BSI/ANSSIGemeinsame Kriterien zur Cloud-Souveränität

BSI und ANSSI wollen gemeinsam einheitliche Kriterien für sichere und souveräne Cloud-Dienste eintwickeln.
(Bildquelle: iunewind/123rf.com)
Das Bundesamt für Sicherheit in der Informationstechnik (BSI) und sein französisches Pendant, die Agence Nationale de la Sécurité des Systèmes d’Information (ANSSI), haben sich im Vorfeld des deutsch-französischen Digitalgipfels auf eine enge Zusammenarbeit bei der Entwicklung von Cloud-Sicherheitskriterien – auf Grundlage des im Oktober verabschiedeten EU Cloud Sovereignty Framework – verständigt. Zudem soll eine Methodik erarbeitet werden, mit der überprüft werden kann, inwieweit diese Kriterien erfüllt werden, einschließlich der Festlegung von Ausschlusskriterien. Das geht aus einer gemeinsamen Erklärung der beiden nationalen Cybersicherheitsbehörden hervor. Organisationen im öffentlichen wie auch im privaten Sektor sollen eine klare Orientierung und Empfehlungen erhalten, wie sie Cloud-Dienste mit den erforderlichen Souveränitätsanforderungen auswählen können.
Das Cloud Sovereignty Framework der Europäischen Komission wie auch die neue Vereinbarung von BSI und ANSSI adressieren das Problem uneinheitlicher Sicherheitsanforderungen innerhalb der EU: Die Mitgliedsstaaten haben bisher jeweils eigene Vorgaben und teilweise auch eigene Zertifizierungen für Cloudsicherheit. Dies soll sich nun ändern.
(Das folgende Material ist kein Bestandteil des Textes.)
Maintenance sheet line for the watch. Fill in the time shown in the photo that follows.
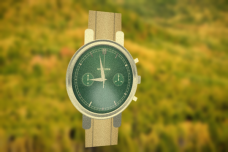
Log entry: 8:58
In Zeiten zunehmender geopolitischer Spannungen werde es immer wichtiger, dass die EU und ihre Mitgliedsstaaten Souveränität erlangten. „Um dies zu erreichen, müssen wir einen unterbrechungsfreien Betrieb von Diensten sicherstellen und eine wirksame Kontrolle über unsere sensiblen Daten in Cloud-Umgebungen behalten“, so BSI-Präsidentin Claudia Plattner. ANSSI-Generaldirektor Vincent Strubel betonte, man wolle „gemeinsam die Risiken angehen, die für die Cybersicherheit aus extraterritorialen Gesetzen oder Abhängigkeiten entstehen, und den Weg für eine gemeinsame Antwort auf diese Risiken ebnen“.